Suicide Reduction Target Needed Rates Spike Across Australia

By Stephanie Acevedo

The number of suicide rates in Australia has risen across the country, resulting in calls for federal government action to prevent self-harm and deaths.

Lifeline chairman John Brogden has asked the Morrison government to set a national target for suicide reduction following spiking rates in 2017 to curb the increase in deaths.

According to the Australian Bureau of statistics, 3,138 Australians took their own life in 2017, representing 262 more deaths than the previous year.

“Suicide in Australia is increasing at the same time as deaths from most physical illnesses are decreasing,” Mr Brogden said.

He called for dramatic efforts to reduce suicides in the next five years.

“We should say as a nation we want zero suicides with a target to reduce suicide in Australia by 25 per cent,” he said.

The Australian Bureau of Statistics had also reported the health conditions people were experiencing at the time of their suicide, with depression, anxiety and stress the most common factors.

Drugs and alcohol use disorders were also common.

Mr Brogden suggested the country could use Scotland as an example in suicide prevention.

In 2002, the Scottish government set a target to reduce suicide by 20 per cent in 10 years, resulting in a reduction of 17 per cent.

The number of suicides in 2015 was also the lowest it had been since 1974.

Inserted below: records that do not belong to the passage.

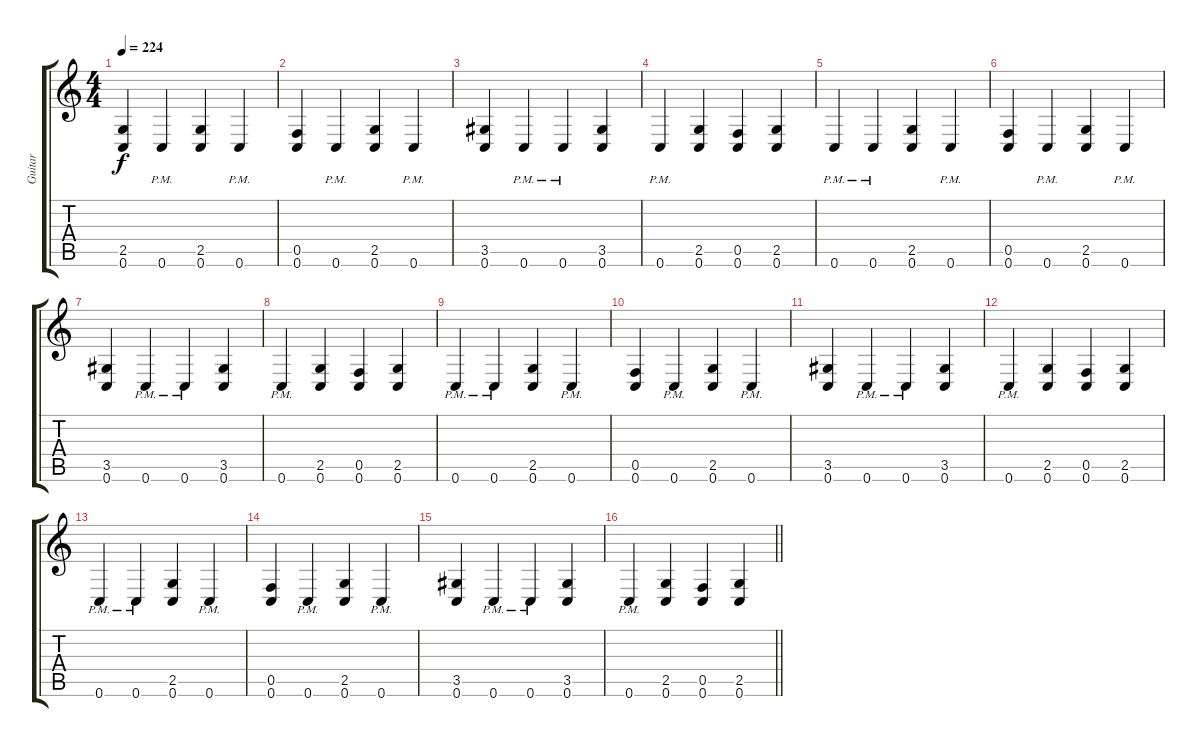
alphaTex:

\track ("Guitar" "Guitar") {instrument distortionguitar}
\staff {score tabs}
\tuning (C4 G3 Eb3 Bb2 F2 C2) {hide}
\ts (4 4)
\tempo 224
\clef g2
\ks c
(2.5 0.6).4{dy f} 0.6{pm}.4 (2.5 0.6).4 0.6{pm}.4 |
(0.5 0.6).4 0.6{pm}.4 (2.5 0.6).4 0.6{pm}.4 |
(3.5 0.6).4 0.6{pm}.4 0.6{pm}.4 (3.5 0.6).4 |
0.6{pm}.4 (2.5 0.6).4 (0.5 0.6).4 (2.5 0.6).4 |
0.6{pm}.4 0.6{pm}.4 (2.5 0.6).4 0.6{pm}.4 |
(0.5 0.6).4 0.6{pm}.4 (2.5 0.6).4 0.6{pm}.4 |
(3.5 0.6).4 0.6{pm}.4 0.6{pm}.4 (3.5 0.6).4 |
0.6{pm}.4 (2.5 0.6).4 (0.5 0.6).4 (2.5 0.6).4 |
0.6{pm}.4 0.6{pm}.4 (2.5 0.6).4 0.6{pm}.4 |
(0.5 0.6).4 0.6{pm}.4 (2.5 0.6).4 0.6{pm}.4 |
(3.5 0.6).4 0.6{pm}.4 0.6{pm}.4 (3.5 0.6).4 |
0.6{pm}.4 (2.5 0.6).4 (0.5 0.6).4 (2.5 0.6).4 |
0.6{pm}.4 0.6{pm}.4 (2.5 0.6).4 0.6{pm}.4 |
(0.5 0.6).4 0.6{pm}.4 (2.5 0.6).4 0.6{pm}.4 |
(3.5 0.6).4 0.6{pm}.4 0.6{pm}.4 (3.5 0.6).4 |
\barLineRight lightlight
0.6{pm}.4 (2.5 0.6).4 (0.5 0.6).4 (2.5 0.6).4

The Federal Government said steps were being taken to curb suicide including the allocation of $36 million to suicide prevention projects.

Federal government mental health expenditure is expected to reach $4.6 billion this year.

Health minister Greg Hunt said suicide remained a “national tragedy”.

“One life lost to suicide is one too many,” he said.

A spokeswoman for the minister said Australia had a national target of zero suicides.

“(It’s) the only acceptable target,” she said.